JUPDLC : Quels sont les premiers résultats observés depuis le lancement de la campagne ?

Dorian Fleuranceau : Les premiers résultats sont très positifs pour une première campagne sur ce sujet. D’abord, le message est très bien compris. D’après nos études post-tests, 95 % des Français exposés ont compris que les lingettes doivent être jetées à la poubelle et non dans les toilettes, et 94 % ont intégré les impacts négatifs sur l’environnement et les réseaux d’assainissement. Ensuite, la campagne fonctionne particulièrement bien auprès de la cible principale : 7 utilisateurs de lingettes sur 10 apprécient les films, et 41 % des utilisateurs exposés déclarent en avoir parlé autour d’eux ou l’avoir relayée. Enfin, certains films créent un vrai engagement : par exemple le film Bachata atteint jusqu’à 83 % d’agrément, ce qui est très positif pour une campagne pédagogique.

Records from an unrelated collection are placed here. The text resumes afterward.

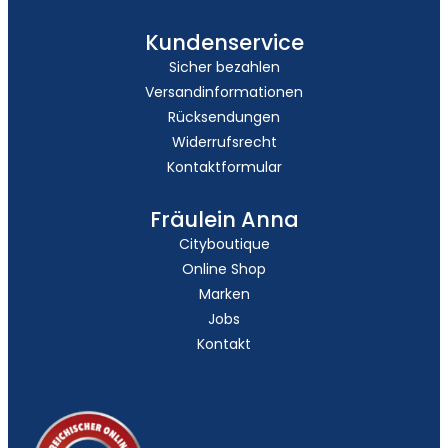
Kundenservice
Sicher bezahlen
Versandinformationen
Rücksendungen
Widerrufsrecht
Kontaktformular
Fräulein Anna
Cityboutique
Online Shop
Marken
Jobs
Kontakt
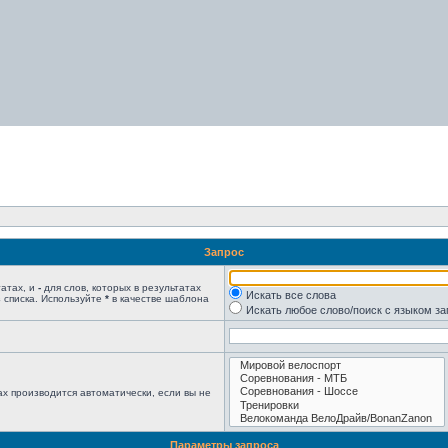
Запрос
татах, и
-
для слов, которых в результатах
Искать все слова
 списка. Используйте
*
в качестве шаблона
Искать любое слово/поиск с языком з
х производится автоматически, если вы не
Параметры запроса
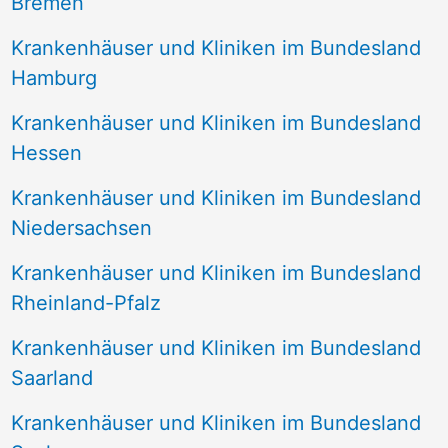
Bremen
Krankenhäuser und Kliniken im Bundesland
Hamburg
Krankenhäuser und Kliniken im Bundesland
Hessen
Krankenhäuser und Kliniken im Bundesland
Niedersachsen
Krankenhäuser und Kliniken im Bundesland
Rheinland-Pfalz
Krankenhäuser und Kliniken im Bundesland
Saarland
Krankenhäuser und Kliniken im Bundesland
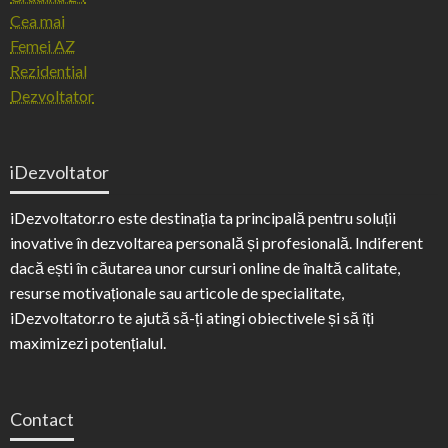
Cea mai
Femei AZ
Rezidential
Dezvoltator
iDezvoltator
iDezvoltator.ro este destinația ta principală pentru soluții
inovative în dezvoltarea personală și profesională. Indiferent
dacă ești în căutarea unor cursuri online de înaltă calitate,
resurse motivaționale sau articole de specialitate,
iDezvoltator.ro te ajută să-ți atingi obiectivele și să îți
maximizezi potențialul.
Contact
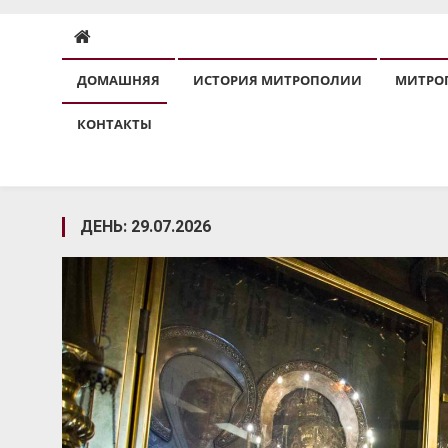
ДОМАШНЯЯ
ИСТОРИЯ МИТРОПОЛИИ
МИТРО
КОНТАКТЫ
ДЕНЬ:
29.07.2026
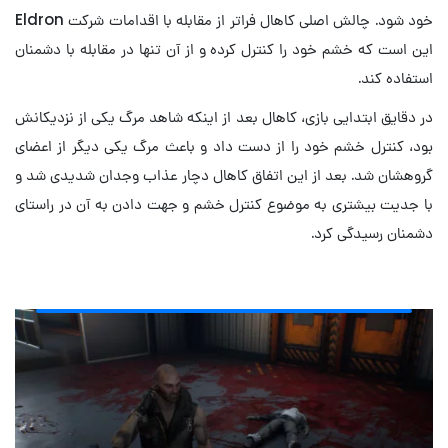
خود شود. چالش اصلی کاهال فراتر از مقابله با اقدامات شرکت Eldron
این است که خشم خود را کنترل کرده و از آن تنها در مقابله با دشمنان
استفاده کند.
در دقایق ابتدایی بازی، کاهال بعد از اینکه شاهد مرگ یکی از نزدیکانش
بود، کنترل خشم خود را از دست داد و باعث مرگ یکی دیگر از اعضای
گروهشان شد. بعد از این اتفاق کاهال دچار عذاب وجدان شدیدی شد و
با جدیت بیشتری به موضوع کنترل خشم و جهت دادن به آن در راستای
دشمنان رسیدگی کرد.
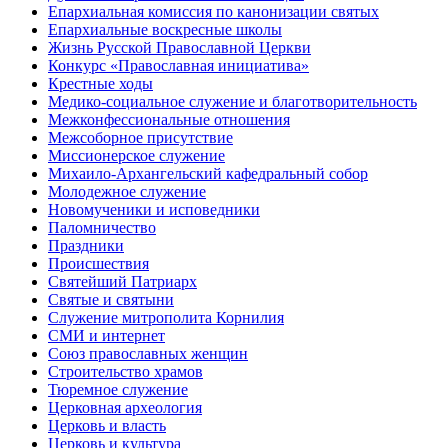
Епархиальная комиссия по канонизации святых
Епархиальные воскресные школы
Жизнь Русской Православной Церкви
Конкурс «Православная инициатива»
Крестные ходы
Медико-социальное служение и благотворительность
Межконфессиональные отношения
Межсоборное присутствие
Миссионерское служение
Михаило-Архангельский кафедральный собор
Молодежное служение
Новомученики и исповедники
Паломничество
Праздники
Происшествия
Святейший Патриарх
Святые и святыни
Служение митрополита Корнилия
СМИ и интернет
Союз православных женщин
Строительство храмов
Тюремное служение
Церковная археология
Церковь и власть
Церковь и культура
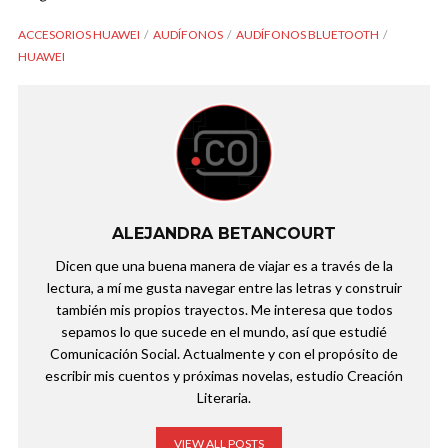
ACCESORIOS HUAWEI
AUDÍFONOS
AUDÍFONOS BLUETOOTH
HUAWEI
ALEJANDRA BETANCOURT
Dicen que una buena manera de viajar es a través de la
lectura, a mí me gusta navegar entre las letras y construir
también mis propios trayectos. Me interesa que todos
sepamos lo que sucede en el mundo, así que estudié
Comunicación Social. Actualmente y con el propósito de
escribir mis cuentos y próximas novelas, estudio Creación
Literaria.
VIEW ALL POSTS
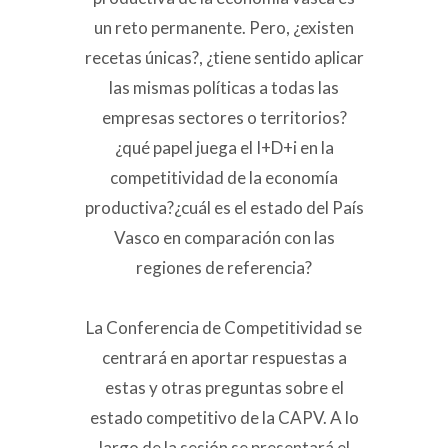
un reto permanente. Pero, ¿existen
recetas únicas?, ¿tiene sentido aplicar
las mismas políticas a todas las
empresas sectores o territorios?
¿qué papel juega el I+D+i en la
competitividad de la economía
productiva?¿cuál es el estado del País
Vasco en comparación con las
regiones de referencia?
La Conferencia de Competitividad se
centrará en aportar respuestas a
estas y otras preguntas sobre el
estado competitivo de la CAPV. A lo
largo de la sesión se presentará el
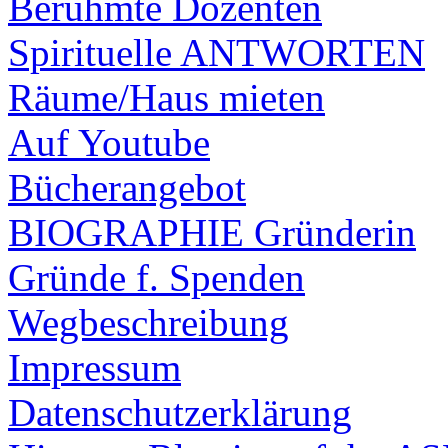
Berühmte Dozenten
Spirituelle ANTWORTEN
Räume/Haus mieten
Auf Youtube
Bücherangebot
BIOGRAPHIE Gründerin
Gründe f. Spenden
Wegbeschreibung
Impressum
Datenschutzerklärung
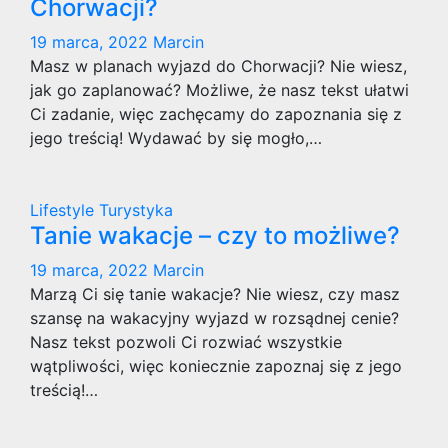
Chorwacji?
19 marca, 2022
Marcin
Masz w planach wyjazd do Chorwacji? Nie wiesz,
jak go zaplanować? Możliwe, że nasz tekst ułatwi
Ci zadanie, więc zachęcamy do zapoznania się z
jego treścią! Wydawać by się mogło,…
Lifestyle
Turystyka
Tanie wakacje – czy to możliwe?
19 marca, 2022
Marcin
Marzą Ci się tanie wakacje? Nie wiesz, czy masz
szansę na wakacyjny wyjazd w rozsądnej cenie?
Nasz tekst pozwoli Ci rozwiać wszystkie
wątpliwości, więc koniecznie zapoznaj się z jego
treścią!…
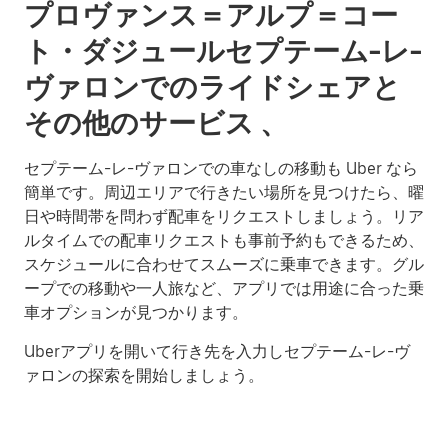
プロヴァンス＝アルプ＝コー
ト・ダジュールセプテーム-レ-
ヴァロンでのライドシェアと
その他のサービス 、
セプテーム-レ-ヴァロンでの車なしの移動も Uber なら
簡単です。周辺エリアで行きたい場所を見つけたら、曜
日や時間帯を問わず配車をリクエストしましょう。リア
ルタイムでの配車リクエストも事前予約もできるため、
スケジュールに合わせてスムーズに乗車できます。グル
ープでの移動や一人旅など、アプリでは用途に合った乗
車オプションが見つかります。
Uberアプリを開いて行き先を入力しセプテーム-レ-ヴ
ァロンの探索を開始しましょう。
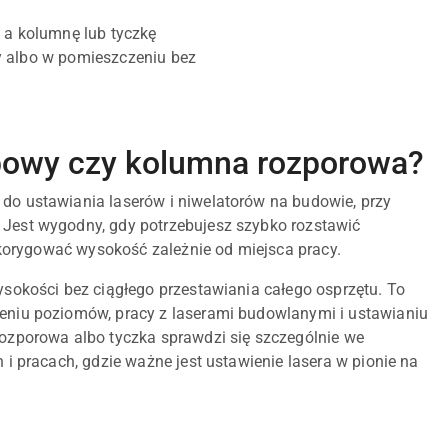
 a kolumnę lub tyczkę
y albo w pomieszczeniu bez
rbowy czy kolumna rozporowa?
do ustawiania laserów i niwelatorów na budowie, przy
Jest wygodny, gdy potrzebujesz szybko rozstawić
i korygować wysokość zależnie od miejsca pracy.
ysokości bez ciągłego przestawiania całego osprzętu. To
eniu poziomów, pracy z laserami budowlanymi i ustawianiu
ozporowa albo tyczka sprawdzi się szczególnie we
 i pracach, gdzie ważne jest ustawienie lasera w pionie na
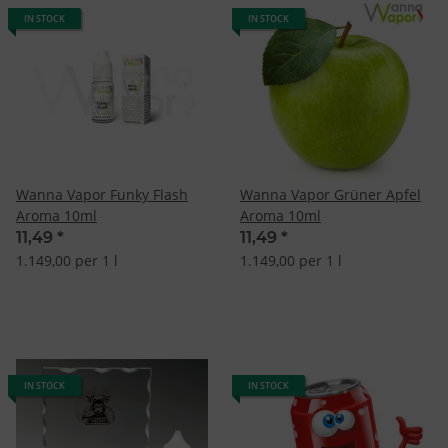
IN STOCK
IN STOCK
Wanna Vapor Funky Flash
Wanna Vapor Grüner Apfel
Aroma 10ml
Aroma 10ml
11,49
*
11,49
*
1.149,00 per 1 l
1.149,00 per 1 l
IN STOCK
IN STOCK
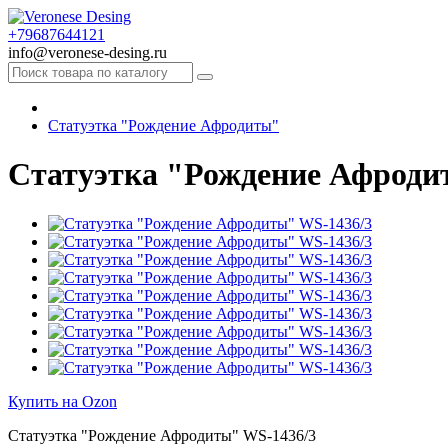
+79687644121
info@veronese-desing.ru
Статуэтка "Рождение Афродиты"
Статуэтка "Рождение Афроди
Купить на Ozon
Статуэтка "Рождение Афродиты" WS-1436/3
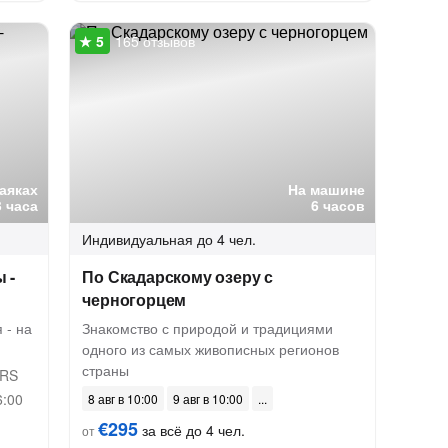
165 отзывов
каяках
На машине
3 часа
6 часов
Индивидуальная
до 4 чел.
 -
По Скадарскому озеру с
черногорцем
 - на
Знакомство с природой и традициями
одного из самых живописных регионов
страны
URS
6:00
8 авг в 10:00
9 авг в 10:00
€295
за всё до 4 чел.
от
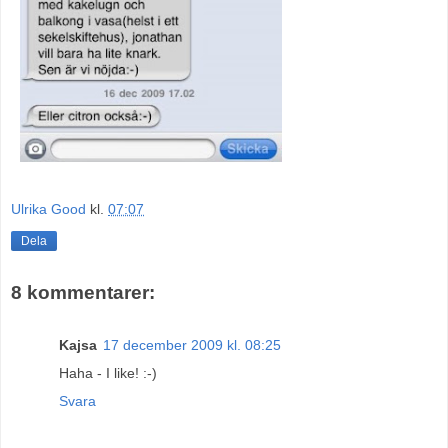
Ulrika Good
kl.
07:07
Dela
8 kommentarer:
Kajsa
17 december 2009 kl. 08:25
Haha - I like! :-)
Svara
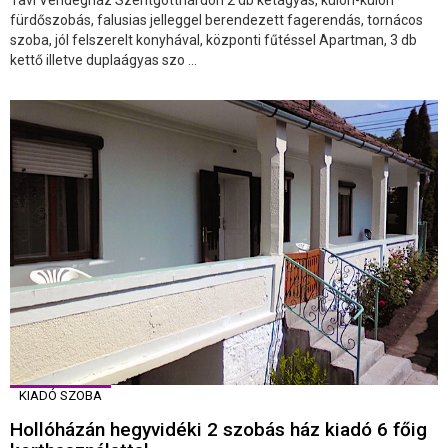
fürdőszobás, falusias jelleggel berendezett fagerendás, tornácos
szoba, jól felszerelt konyhával, központi fűtéssel Apartman, 3 db
kettő illetve duplaágyas szo ...
KIADÓ SZOBA
Hollóházán hegyvidéki 2 szobás ház kiadó 6 főig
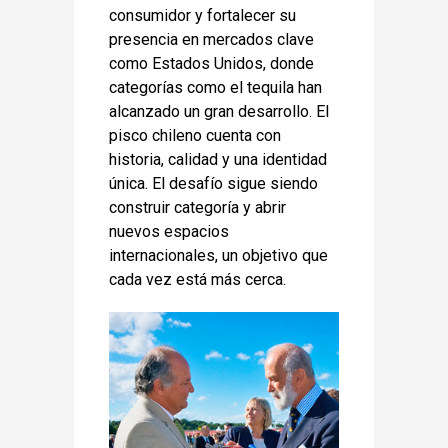
consumidor y fortalecer su
presencia en mercados clave
como Estados Unidos, donde
categorías como el tequila han
alcanzado un gran desarrollo. El
pisco chileno cuenta con
historia, calidad y una identidad
única. El desafío sigue siendo
construir categoría y abrir
nuevos espacios
internacionales, un objetivo que
cada vez está más cerca.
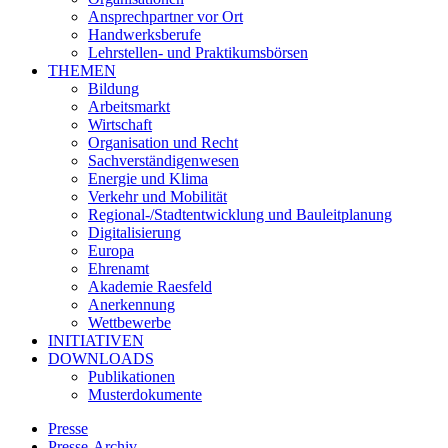
Ansprechpartner vor Ort
Handwerksberufe
Lehrstellen- und Praktikumsbörsen
THEMEN
Bildung
Arbeitsmarkt
Wirtschaft
Organisation und Recht
Sachverständigenwesen
Energie und Klima
Verkehr und Mobilität
Regional-/Stadtentwicklung und Bauleitplanung
Digitalisierung
Europa
Ehrenamt
Akademie Raesfeld
Anerkennung
Wettbewerbe
INITIATIVEN
DOWNLOADS
Publikationen
Musterdokumente
Presse
Presse-Archiv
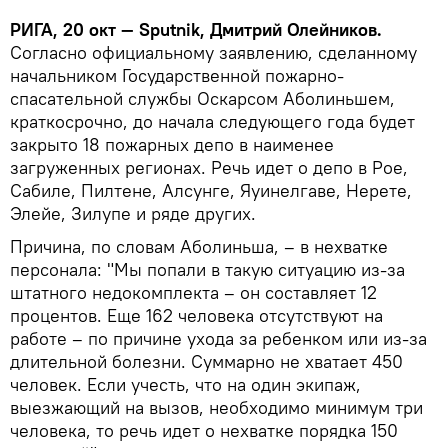
РИГА, 20 окт — Sputnik, Дмитрий Олейников.
Согласно официальному заявлению, сделанному
начальником Государственной пожарно-
спасательной службы Оскарсом Аболиньшем,
краткосрочно, до начала следующего года будет
закрыто 18 пожарных депо в наименее
загруженных регионах. Речь идет о депо в Рое,
Сабиле, Пилтене, Алсунге, Яуинелгаве, Нерете,
Элейе, Зилупе и ряде других.
Причина, по словам Аболиньша, – в нехватке
персонала: "Мы попали в такую ситуацию из-за
штатного недокомплекта – он составляет 12
процентов. Еще 162 человека отсутствуют на
работе – по причине ухода за ребенком или из-за
длительной болезни. Суммарно не хватает 450
человек. Если учесть, что на один экипаж,
выезжающий на вызов, необходимо минимум три
человека, то речь идет о нехватке порядка 150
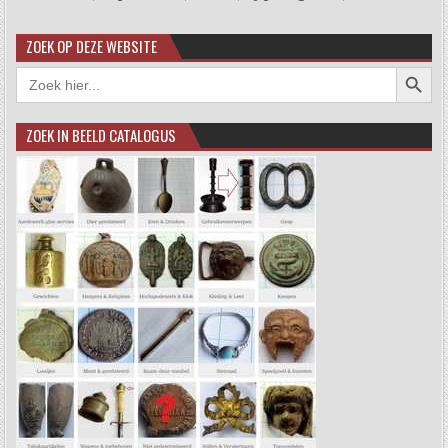
ZOEK OP DEZE WEBSITE
Zoekkno
Zoek
naar:
ZOEK IN BEELD CATALOGUS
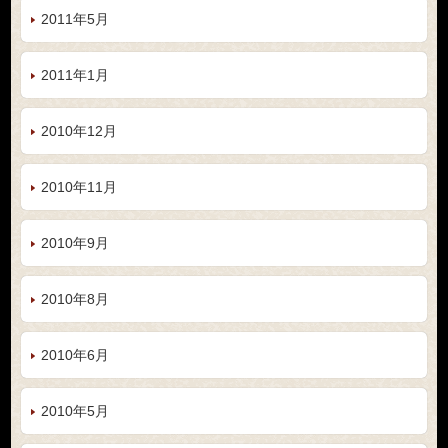
2011年5月
2011年1月
2010年12月
2010年11月
2010年9月
2010年8月
2010年6月
2010年5月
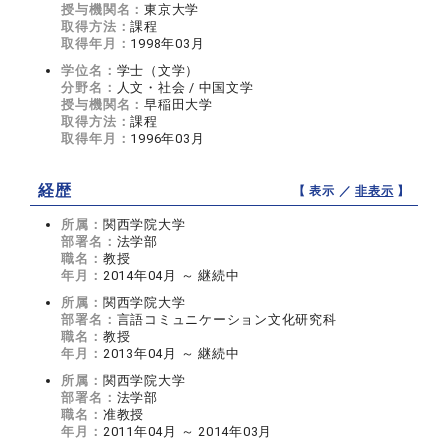
授与機関名：
東京大学
取得方法：
課程
取得年月：
1998年03月
学位名：
学士（文学）
分野名：
人文・社会 / 中国文学
授与機関名：
早稲田大学
取得方法：
課程
取得年月：
1996年03月
経歴
【 表示 ／
非表示
】
所属：
関西学院大学
部署名：
法学部
職名：
教授
年月：
2014年04月 ～ 継続中
所属：
関西学院大学
部署名：
言語コミュニケーション文化研究科
職名：
教授
年月：
2013年04月 ～ 継続中
所属：
関西学院大学
部署名：
法学部
職名：
准教授
年月：
2011年04月 ～ 2014年03月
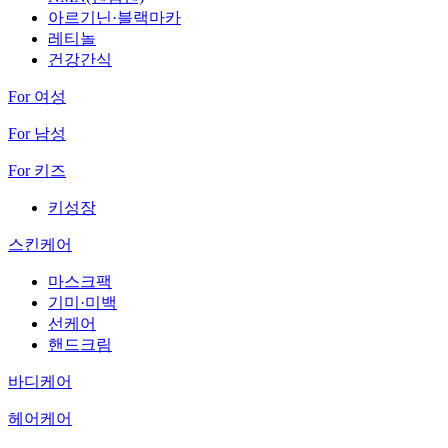
아르기닌·블랙마카
레티놀
건강간식
For 여성
For 남성
For 키즈
키성장
스킨케어
마스크팩
기미·미백
선케어
핸드크림
바디케어
헤어케어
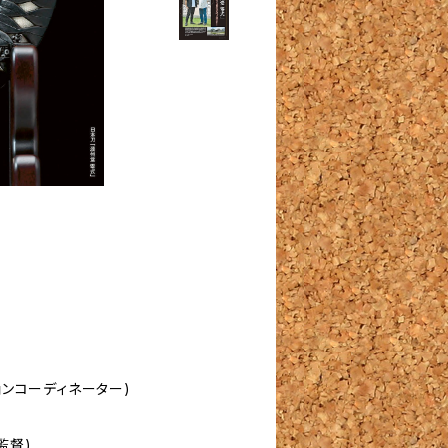
ンコーディネーター)
監督)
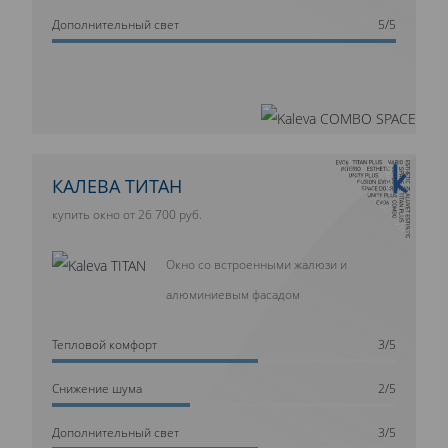
Дополнительный свет
5/5
10 ЛЕТ ГАРАНТИИ
КАЛЕВА ТИТАН
купить окно от 26 700 руб.
Окно со встроенными жалюзи и
алюминиевым фасадом
Тепловой комфорт
3/5
Cнижение шума
2/5
Дополнительный свет
3/5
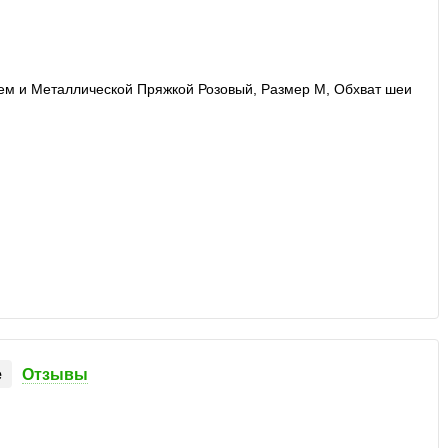
е
Отзывы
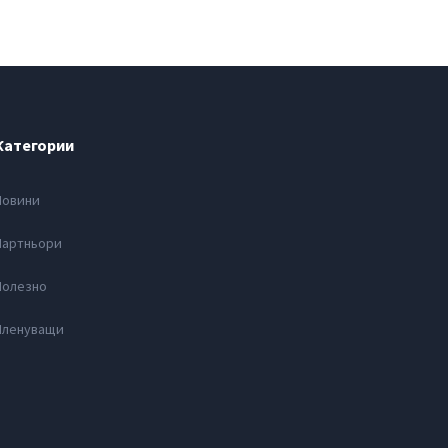
Категории
Новини
Партньори
Полезно
Членуващи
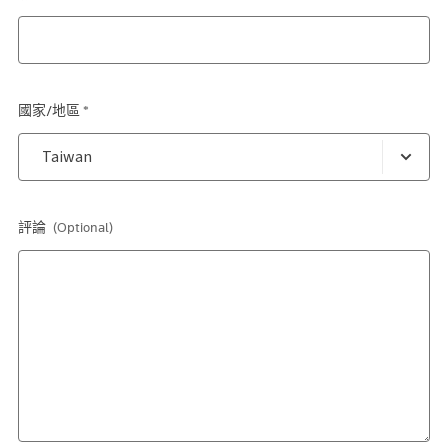
國家/地區 *
評論
(Optional)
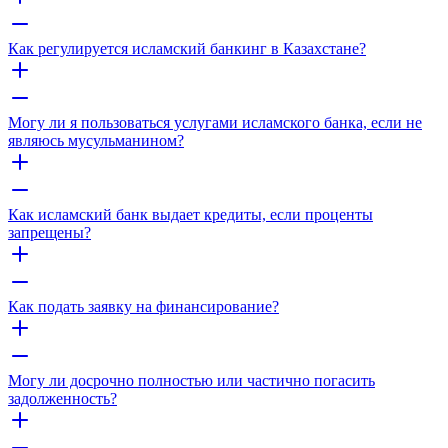
Как регулируется исламский банкинг в Казахстане?
Могу ли я пользоваться услугами исламского банка, если не
являюсь мусульманином?
Как исламский банк выдает кредиты, если проценты
запрещены?
Как подать заявку на финансирование?
Могу ли досрочно полностью или частично погасить
задолженность?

Julien Quidor dit Pasquet : Les premiers signaux sont très encourageants. La campagne est bien accueillie parce qu’elle aborde un sujet du quotidien avec un ton inattendu. Et surtout, le message est compris immédiatement : la lingette ne va pas dans les toilettes. C’est exactement ce qu’on cherchait : créer un déclic simple. Maintenant, l’enjeu est clair : transformer ce déclic en réflexe durable. Et c’est là que la répétition, les prochaines vagues et tout l’écosystème autour de la campagne vont jouer un rôle clé. On va évidemment suivre cela dans le temps, avec l’ensemble des KPIs, pour voir si le bon geste devient un automatisme… alors là, on pourra dire que c’est vraiment nickel.